WHAT YOU WILL DO: Look for the word "Description" in the records, and copy each line where it appears.

Dataset items:
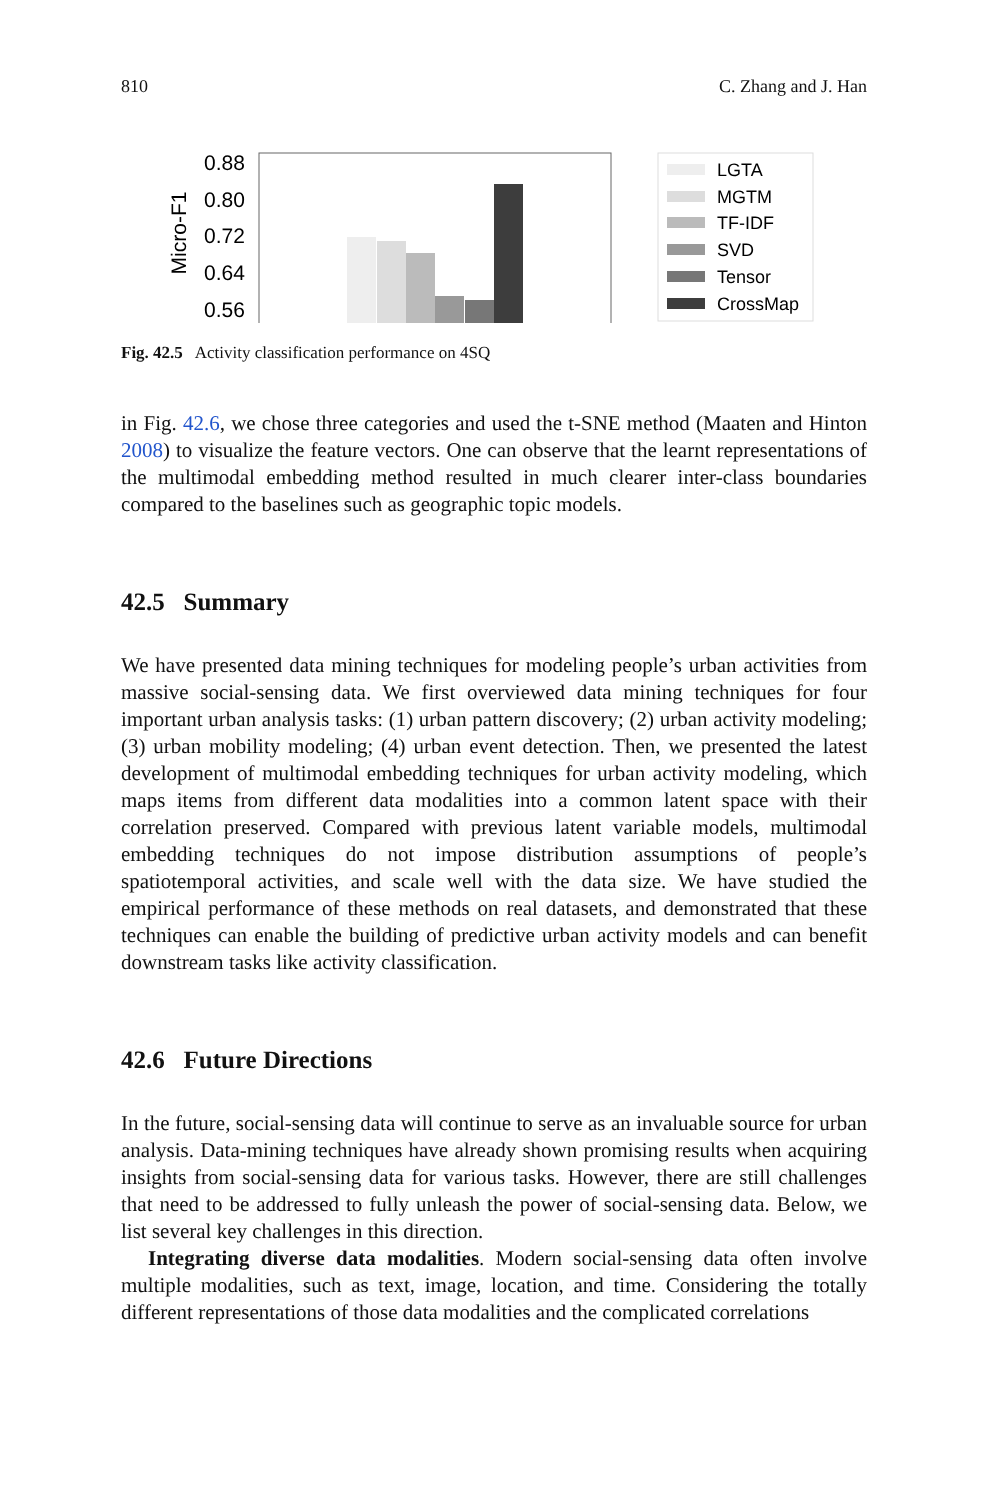810 C. Zhang and J. Han
Micro-F1
0.88
0.80
0.72
0.64
0.56
LGTA
MGTM
TF-IDF
SVD
Tensor
CrossMap
Fig. 42.5 Activity classification performance on 4SQ
in Fig. 42.6, we chose three categories and used the t-SNE method (Maaten and Hinton 2008) to visualize the feature vectors. One can observe that the learnt representations of the multimodal embedding method resulted in much clearer inter-class boundaries compared to the baselines such as geographic topic models.
42.5 Summary
We have presented data mining techniques for modeling people’s urban activities from massive social-sensing data. We first overviewed data mining techniques for four important urban analysis tasks: (1) urban pattern discovery; (2) urban activity modeling; (3) urban mobility modeling; (4) urban event detection. Then, we presented the latest development of multimodal embedding techniques for urban activity modeling, which maps items from different data modalities into a common latent space with their correlation preserved. Compared with previous latent variable models, multimodal embedding techniques do not impose distribution assumptions of people’s spatiotemporal activities, and scale well with the data size. We have studied the empirical performance of these methods on real datasets, and demonstrated that these techniques can enable the building of predictive urban activity models and can benefit downstream tasks like activity classification.
42.6 Future Directions
In the future, social-sensing data will continue to serve as an invaluable source for urban analysis. Data-mining techniques have already shown promising results when acquiring insights from social-sensing data for various tasks. However, there are still challenges that need to be addressed to fully unleash the power of social-sensing data. Below, we list several key challenges in this direction.
Integrating diverse data modalities. Modern social-sensing data often involve multiple modalities, such as text, image, location, and time. Considering the totally different representations of those data modalities and the complicated correlations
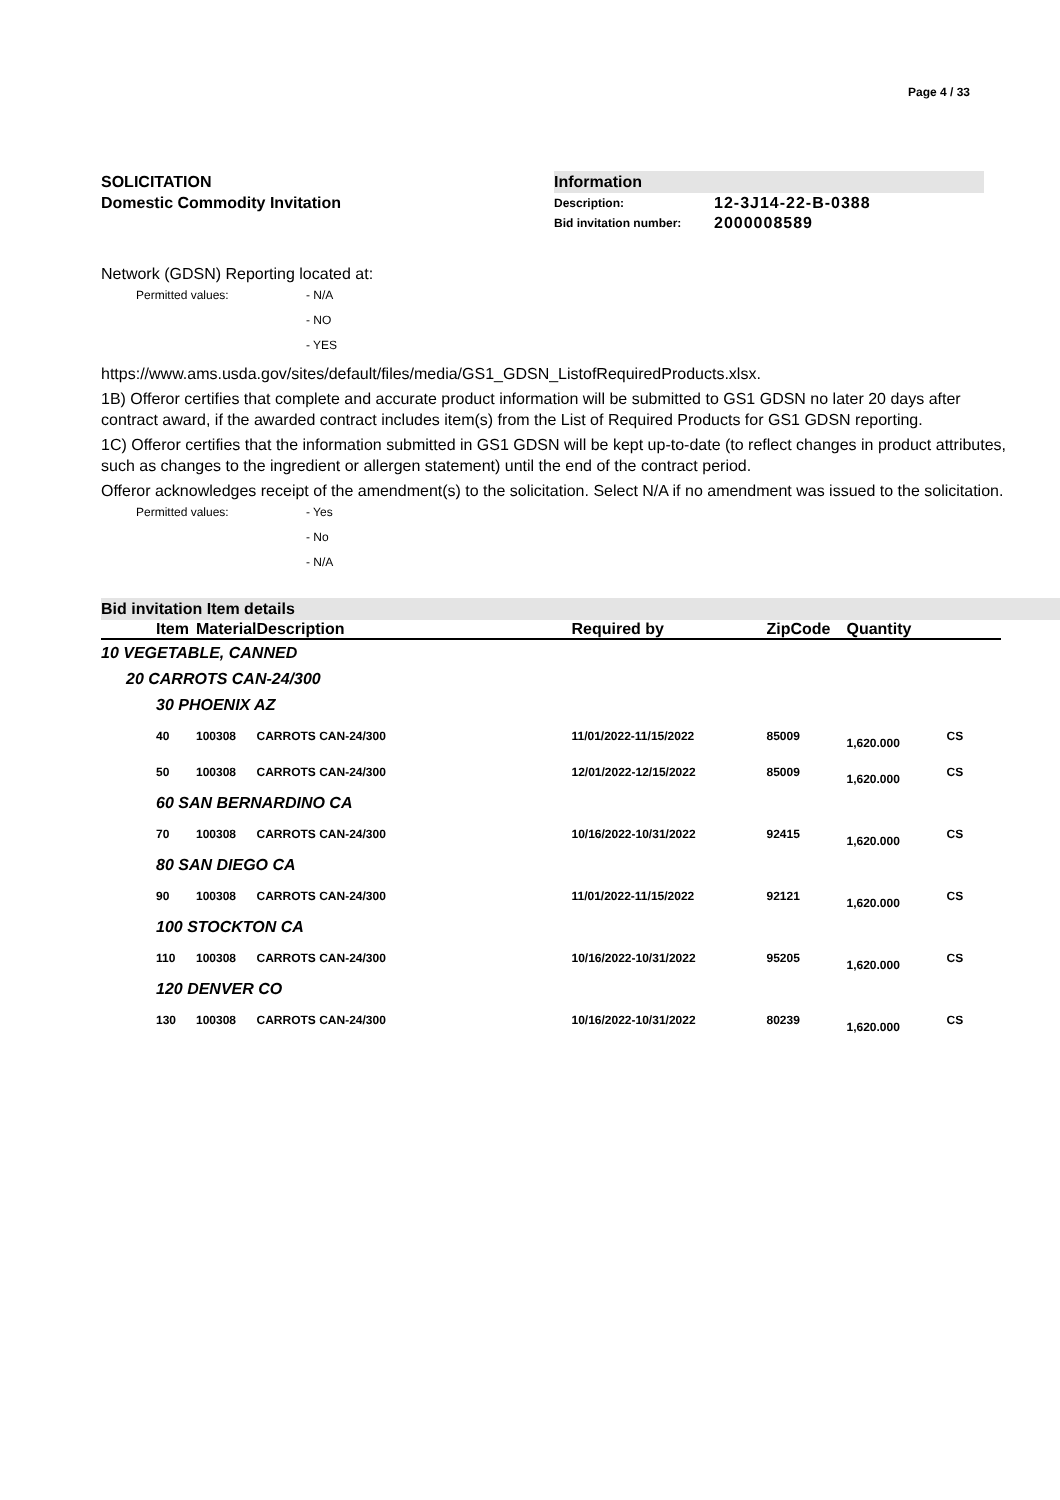Page 4 / 33
SOLICITATION
Domestic Commodity Invitation
Information
| Description: | 12-3J14-22-B-0388 |
| Bid invitation number: | 2000008589 |
Network (GDSN) Reporting located at:
Permitted values:
- N/A
- NO
- YES
https://www.ams.usda.gov/sites/default/files/media/GS1_GDSN_ListofRequiredProducts.xlsx.
1B) Offeror certifies that complete and accurate product information will be submitted to GS1 GDSN no later 20 days after contract award, if the awarded contract includes item(s) from the List of Required Products for GS1 GDSN reporting.
1C) Offeror certifies that the information submitted in GS1 GDSN will be kept up-to-date (to reflect changes in product attributes, such as changes to the ingredient or allergen statement) until the end of the contract period.
Offeror acknowledges receipt of the amendment(s) to the solicitation. Select N/A if no amendment was issued to the solicitation.
Permitted values:
- Yes
- No
- N/A
Bid invitation Item details
| | Item | Material | Description | Required by | ZipCode | Quantity | |
| --- | --- | --- | --- | --- | --- | --- | --- |
| 10 VEGETABLE, CANNED | | | | | | | |
| 20 CARROTS CAN-24/300 | | | | | | | |
| 30 PHOENIX AZ | | | | | | | |
| | 40 | 100308 | CARROTS CAN-24/300 | 11/01/2022-11/15/2022 | 85009 | 1,620.000 | CS |
| | 50 | 100308 | CARROTS CAN-24/300 | 12/01/2022-12/15/2022 | 85009 | 1,620.000 | CS |
| 60 SAN BERNARDINO CA | | | | | | | |
| | 70 | 100308 | CARROTS CAN-24/300 | 10/16/2022-10/31/2022 | 92415 | 1,620.000 | CS |
| 80 SAN DIEGO CA | | | | | | | |
| | 90 | 100308 | CARROTS CAN-24/300 | 11/01/2022-11/15/2022 | 92121 | 1,620.000 | CS |
| 100 STOCKTON CA | | | | | | | |
| | 110 | 100308 | CARROTS CAN-24/300 | 10/16/2022-10/31/2022 | 95205 | 1,620.000 | CS |
| 120 DENVER CO | | | | | | | |
| | 130 | 100308 | CARROTS CAN-24/300 | 10/16/2022-10/31/2022 | 80239 | 1,620.000 | CS |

TASK RESPONSE:
| Description: | 12-3J14-22-B-0388 |
| | Item | Material | Description | Required by | ZipCode | Quantity | |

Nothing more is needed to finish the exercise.